Making arthouse films, creating art in cinema, is always difficult because you have to have courage, you have to be patient, and you have to fight. You have to believe, and to convince others, that this film needs to exist in the world. There’s an element of resistance that is very important.

For bigger films, in the studio system, because you need to get your money back, people take fewer risks. Then there is the whole factory of people — those who do the special effects, who have a very specific way of shooting. It’s a different world.

I admire Lance, because he mainly produces himself. He chose the places he wanted to shoot and the set design. He decided, with the DP, where to put the camera and how to move it. You felt that every detail was essential. It was so important to him. He rehearsed everything before we shot. So while there’s a danger in the story, in the themes maybe, at the same time, he’s very controlled, very exact. I think he wanted something fragile in the acting, the feeling that at any moment, these people could break.

Tom Courtenay and Anna Calder-Marshall in ‘Queen at Sea’@seafaring

European cinema is having a bit of a moment. At the Oscars this year, you have European films nominated across almost every category, films as radically different as Joachim Trier’s Norwegian melodrama Sentimental Value, Yorgos Lanthimos’s paranoid sci-fi satire Bugonia and Jafar Panahi’s Iranian-French thriller It Was Just an Accident.

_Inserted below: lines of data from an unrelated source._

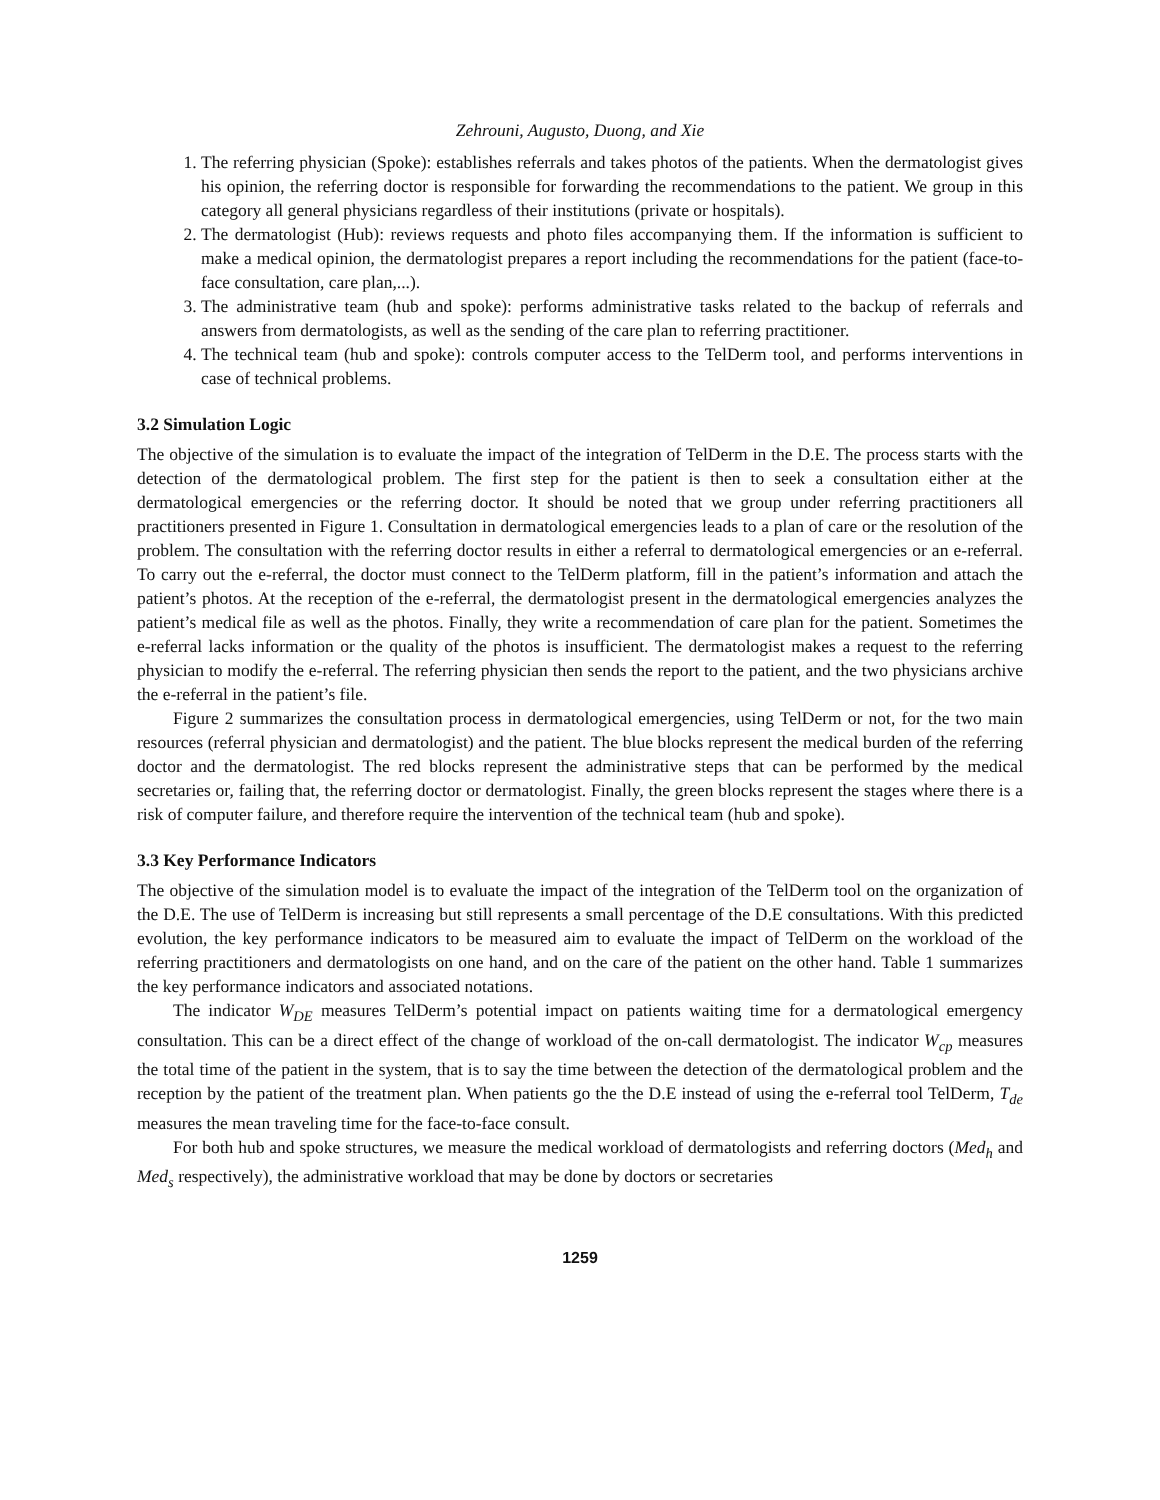Zehrouni, Augusto, Duong, and Xie
1. The referring physician (Spoke): establishes referrals and takes photos of the patients. When the dermatologist gives his opinion, the referring doctor is responsible for forwarding the recommendations to the patient. We group in this category all general physicians regardless of their institutions (private or hospitals).
2. The dermatologist (Hub): reviews requests and photo files accompanying them. If the information is sufficient to make a medical opinion, the dermatologist prepares a report including the recommendations for the patient (face-to-face consultation, care plan,...).
3. The administrative team (hub and spoke): performs administrative tasks related to the backup of referrals and answers from dermatologists, as well as the sending of the care plan to referring practitioner.
4. The technical team (hub and spoke): controls computer access to the TelDerm tool, and performs interventions in case of technical problems.
3.2 Simulation Logic
The objective of the simulation is to evaluate the impact of the integration of TelDerm in the D.E. The process starts with the detection of the dermatological problem. The first step for the patient is then to seek a consultation either at the dermatological emergencies or the referring doctor. It should be noted that we group under referring practitioners all practitioners presented in Figure 1. Consultation in dermatological emergencies leads to a plan of care or the resolution of the problem. The consultation with the referring doctor results in either a referral to dermatological emergencies or an e-referral. To carry out the e-referral, the doctor must connect to the TelDerm platform, fill in the patient’s information and attach the patient’s photos. At the reception of the e-referral, the dermatologist present in the dermatological emergencies analyzes the patient’s medical file as well as the photos. Finally, they write a recommendation of care plan for the patient. Sometimes the e-referral lacks information or the quality of the photos is insufficient. The dermatologist makes a request to the referring physician to modify the e-referral. The referring physician then sends the report to the patient, and the two physicians archive the e-referral in the patient’s file.
Figure 2 summarizes the consultation process in dermatological emergencies, using TelDerm or not, for the two main resources (referral physician and dermatologist) and the patient. The blue blocks represent the medical burden of the referring doctor and the dermatologist. The red blocks represent the administrative steps that can be performed by the medical secretaries or, failing that, the referring doctor or dermatologist. Finally, the green blocks represent the stages where there is a risk of computer failure, and therefore require the intervention of the technical team (hub and spoke).
3.3 Key Performance Indicators
The objective of the simulation model is to evaluate the impact of the integration of the TelDerm tool on the organization of the D.E. The use of TelDerm is increasing but still represents a small percentage of the D.E consultations. With this predicted evolution, the key performance indicators to be measured aim to evaluate the impact of TelDerm on the workload of the referring practitioners and dermatologists on one hand, and on the care of the patient on the other hand. Table 1 summarizes the key performance indicators and associated notations.
The indicator W<sub>DE</sub> measures TelDerm’s potential impact on patients waiting time for a dermatological emergency consultation. This can be a direct effect of the change of workload of the on-call dermatologist. The indicator W<sub>cp</sub> measures the total time of the patient in the system, that is to say the time between the detection of the dermatological problem and the reception by the patient of the treatment plan. When patients go the the D.E instead of using the e-referral tool TelDerm, T<sub>de</sub> measures the mean traveling time for the face-to-face consult.
For both hub and spoke structures, we measure the medical workload of dermatologists and referring doctors (Med<sub>h</sub> and Med<sub>s</sub> respectively), the administrative workload that may be done by doctors or secretaries
1259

The strength of the European cinema, I think, is in uniting our differences. I was the president of the Cannes festival jury last year. Most of the films we awarded prizes to were European — Sentimental Value, Sirat, It Was Just an Accident, Sound of Falling — and you can see how different they are. You can’t say one is better than the other, because they’re so different. They are all expressions of an internal vision with a lot of people working together with love and care and need and fire.

I have the wonderful hope that European cinema will get more recognition, that the European Film Academy and the European Film Awards will get more attention. In France, for example, the awards aren’t well known yet. Probably that’s why the European Film Academy chose me to be president, to shake the French tree a bit, to make people aware of what’s happening in Europe.

Because I feel Europe is important. Given what’s happening, politically, in the world, Europe is becoming even more important. And cinema is a symbol of Europe of how we can unite through differences. That’s huge and it’s key. With everyone retreating into their own egotism, Europe has to show we can grow together because of our differences. I think that’s very symbolic. And very powerful.

Robert de Niro said something in a speech. I’m going to mix up the exact words, but he said the difference between actors and politicians is that actors try to say the truth and politicians lie. That made me feel good. Because as actors, as filmmakers, we don’t always succeed, but at least we are trying to be truthful.